Read with Me
Jude 3-4 (HCSB)
Dear friends, although I was eager to write you about the salvation we share, I found it necessary to write and exhort you to contend for the faith that was delivered to the saints once for all. For some men, who were designated for this judgment long ago, have come in by stealth; they are ungodly, turning the grace of our God into promiscuity and denying Jesus Christ, our only Master and Lord.
Listen with Me
Jude’s original plan was to write a pleasant letter to his acquaintances in the Church about how wonderful it was to be living and working together in the kingdom of God and to know that they were all on a journey that would safely end at the gates of heaven. But things had come to his attention that had completely changed his intentions.
Jude had noticed the rise of heresy within the ranks of the Church, much as other New Testament writers had noticed it at about the same time. Peter had warned of these same heresies arising in 2 Peter chapter 2. In fact, the wording of 2 Peter 2 and Jude’s letter are so similar in places that scholars argue over whether Peter was copying Jude’s words, or whether Jude was copying Peter. They seem to completely disregard the third possibility, that the issue was so important that God was calling both men to write a warning to those with whom they had contact, and that He gave them both the same or similar words to use.
John had also written warnings about these same heresies in 1 John 2:18-27, and Paul had written about them in several of his letters as well. These heretics were largely Gnostics, whose Christian faith was corrupted by Greek philosophical principles.
Whereas the Hebrew concept of mankind is that we are an integrated whole, with all parts, physical, spiritual, and emotional, so intermeshed that they can’t be separated, and with each part constantly interacting with and influencing all the others, the Greek idea was different. They saw all those aspects of human beings as discrete, and able to operate independently.
The Greek concept led to the Gnostic idea that the body was separate from the soul, and that each worked independently. They taught that the soul was made of finer spiritual matter that was perfectible through faith in Jesus. But they taught that the body was made of corrupt physical matter that could never be perfected, but which was doomed to sin every day and would ultimately be destroyed.

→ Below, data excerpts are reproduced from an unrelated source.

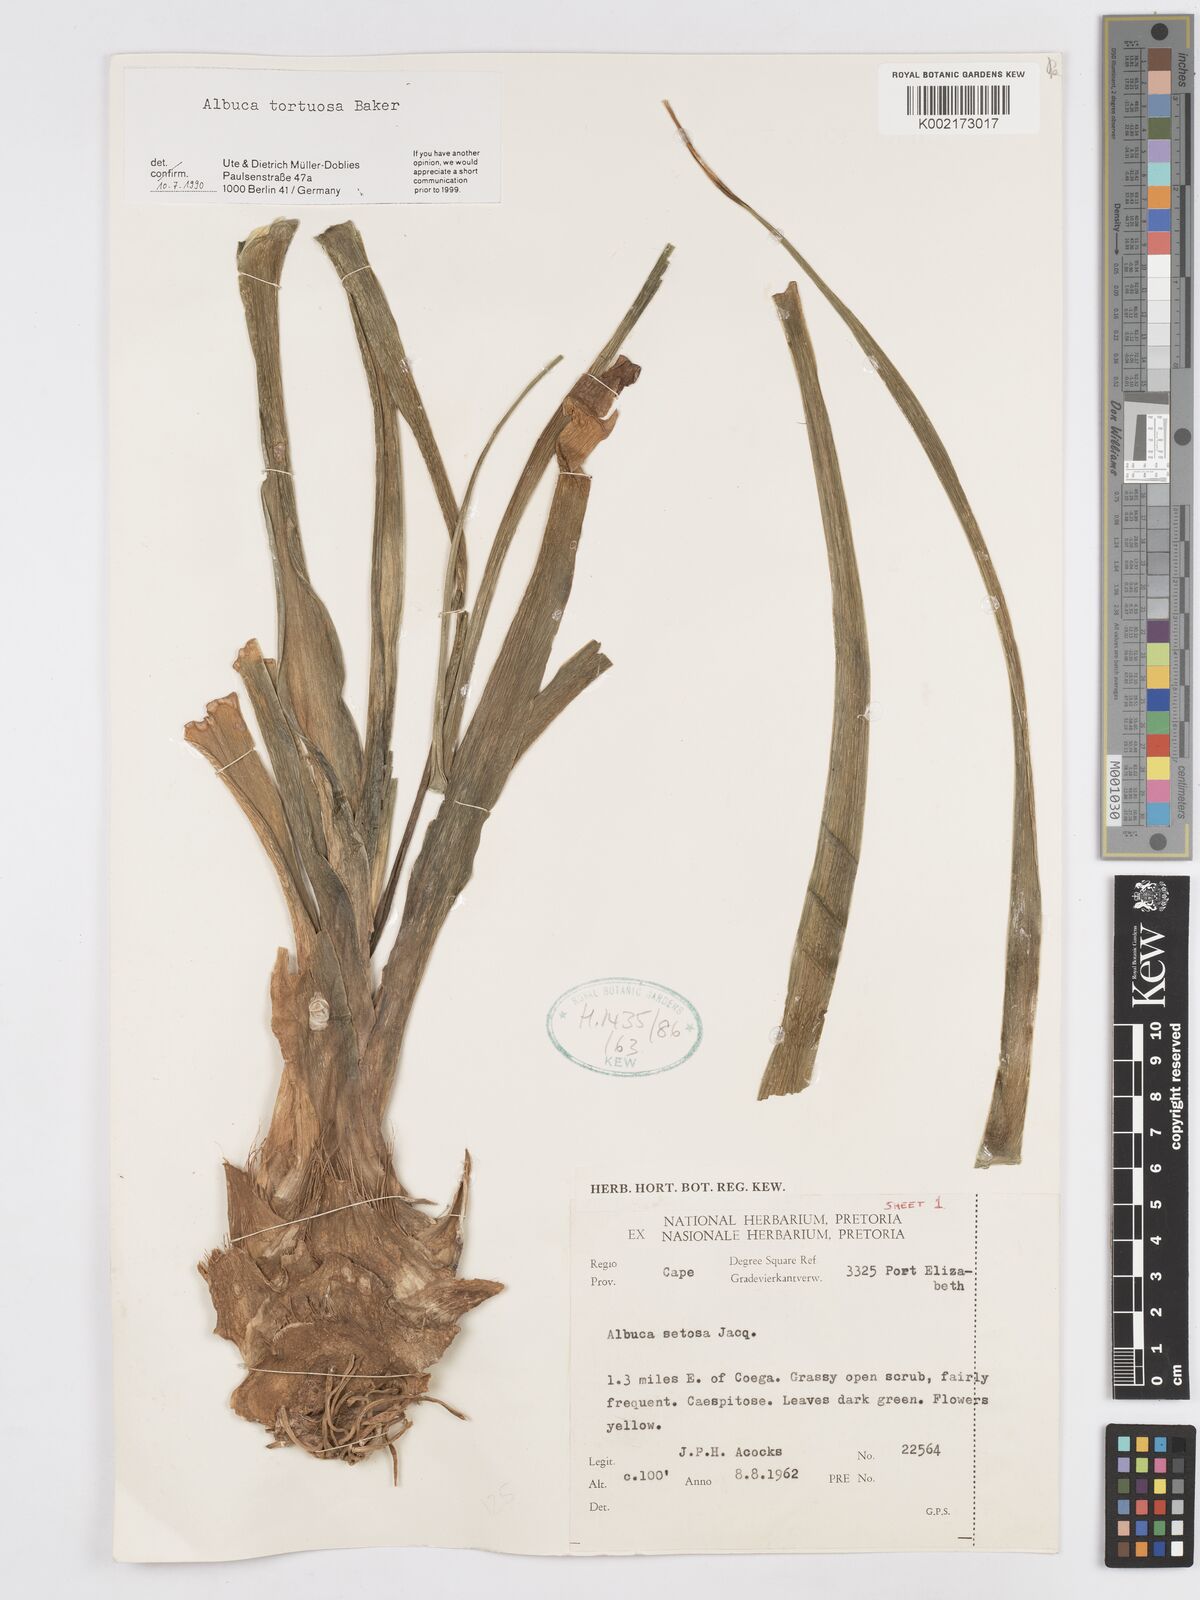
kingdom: Plantae
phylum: Tracheophyta
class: Liliopsida
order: Asparagales
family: Asparagaceae
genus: Albuca
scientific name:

A corollary of this belief was that the sins that the body unavoidably committed did not touch the pure soul, so they were unimportant. They taught that the freedom we have in Jesus meant that a person could allow their body to sin, knowing that the soul was just fine and was on its way to heaven regardless of a person’s behavior.
These Gnostics also denied that Jesus was God’s one and only Son, claiming that He was simply a great teacher sent from God who had discovered the secrets of how to live in “Christ Consciousness”, a state that any other believer could achieve if they followed His example.
Of course, this teaching is a corruption of every true teaching of Jesus, and it was leading Christians into sin for which they felt no need to repent, since they believed that their soul and thus their salvation was unaffected by it. Jude had watched this teaching start to penetrate deeply into the church, and thus felt the need to sound the alarm.
Pray with Me
Father, this false teaching has never died out. Even though it usually doesn’t go by the name of Gnosticism these days, it still surges up from time to time, and is actually resurging again today among all the groups who discount the biblical standards of behavior, claiming that a person can do what You clearly forbid in Your word and still be a Christian. Thus, efforts are made to normalize sinful behavior in the Church under the rubric of love and acceptance. But You have clearly warned us in Your word, not only about the fatal effects of this philosophy on individual lives, but also of the corrosive effects it has on the Church as a whole. Lord, open our eyes to truly see what’s going on, so that we can repent and turn back to You. Amen.